**SET TASK A:**
From the text on Edward VI below, list each skill and each language that the text says Edward was trained in or learned as a child.
**SET TASK B:**
Answer these questions using the text on Edward VI below.
(i) On what date was Edward born?
(ii) In what year was the Treaty of Greenwich signed?
(iii) About how many troops did the French king send in support of Scotland?

**READING TEXT:**

———

Edward Seymour’s power grab was successful, his popularity and previous military successes held him in good stead and by March 1547, he had obtained letters patent from Edward VI giving him the right to appoint members to the Privy Council, a monarchical right which essentially gave him power.
With the power behind the throne held by Edward Seymour, what could be said of the figurehead, nine year old Edward?
Henry VIII, Jane Seymour (posthumous) and Edward
Born on 12th October 1537, he was the only legitimate son of Henry VIII, born to his third wife, Jane Seymour who sadly died only a few days after his birth.
Without his mother, he was placed in the care of Lady Margaret Bryan, whilst Henry doted on and invested in securing the future of his son and heir.
Edward was given comfort, a good education and luxury, trained in typical medieval kingship skills such as riding and fencing. He was also given a well-rounded education, learning both Latin and Greek by the age of five.
In terms of his personal relationships, Edward had become close to Henry VIII’s wife Catherine Parr and was influenced by her Protestant ideals. Meanwhile, he had grown close to his sisters, both Elizabeth and Mary, although Mary’s Catholicism would bring distance to their relationship later.
King Henry VIII, his children Edward, Mary and Elizabeth, and his jester Will Somers
The religious divide between Catholicism and Protestantism would permeate Edward’s short six year reign as despite his father’s break from Rome residual elements of Catholic worship still existed whilst the new Protestant doctrine was introduced.
Nevertheless, Edward was a devout Protestant and embraced it wholeheartedly.
Aside from the Reformation, Edward found his reign marred by continued conflict with both Scotland and France as well as economic issues.
Under the Lord Protector, the war which had pervaded Henry VIII’s reign would look set to continue, with the principal aim of implementing the Treaty of Greenwich which had been signed in 1543 with two main goals, establishing peace between Scotland and England as well as securing the marriage of Edward VI and Mary, Queen of Scots.
At the Battle of Pinkie in September 1547, held on the banks of the River Esk, the English forces would secure a blinding victory against the Scottish. It would be the last pitched battle between the two before the Union and became well-known thanks to an eyewitness account that was published.
Edward Seymour, Lord Protector
The defeat for the Scots became known as “Black Saturday” and resulted in the young Queen Mary being smuggled out of the country. She would be betrothed to the Dauphin of France. Edward Seymour saw fit to occupy large parts of Scotland.
His choices however would prove to be detrimental to the cause, as such an occupation weighed heavily on the Treasury finances. Moreover, such a victory ultimately drove the Scottish closer to England’s other enemy, France, and the next summer the French king, in support of Scotland sent around 6,000 troops and declared war on England.

———

**RECORDED INFORMATION:**
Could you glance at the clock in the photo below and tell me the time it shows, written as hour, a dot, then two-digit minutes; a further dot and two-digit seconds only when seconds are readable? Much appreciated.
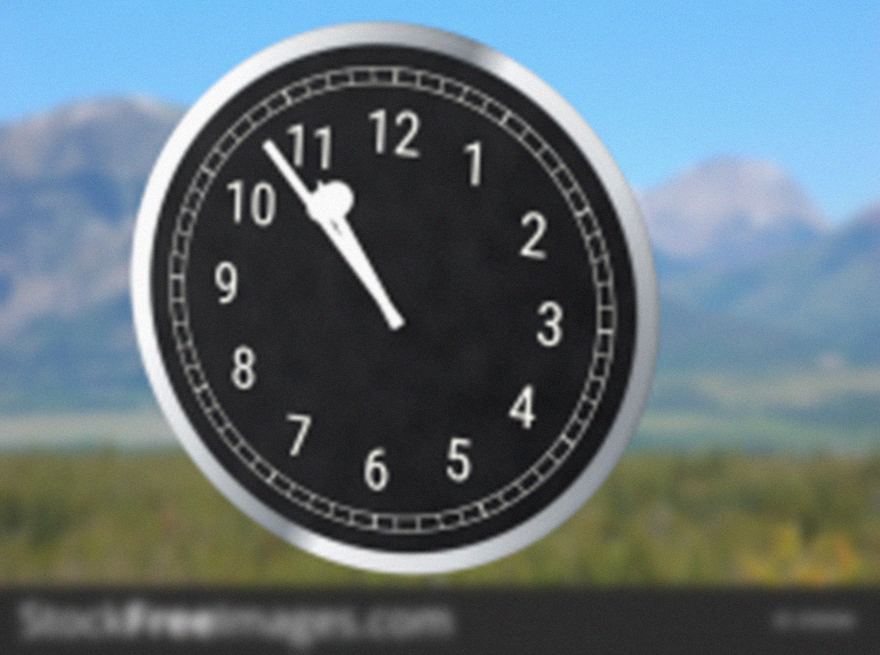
10.53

———

**TASK RESPONSE A:**
Riding, fencing, Latin, Greek

**TASK RESPONSE B:**
(i) 12th October 1537
(ii) 1543
(iii) Around 6,000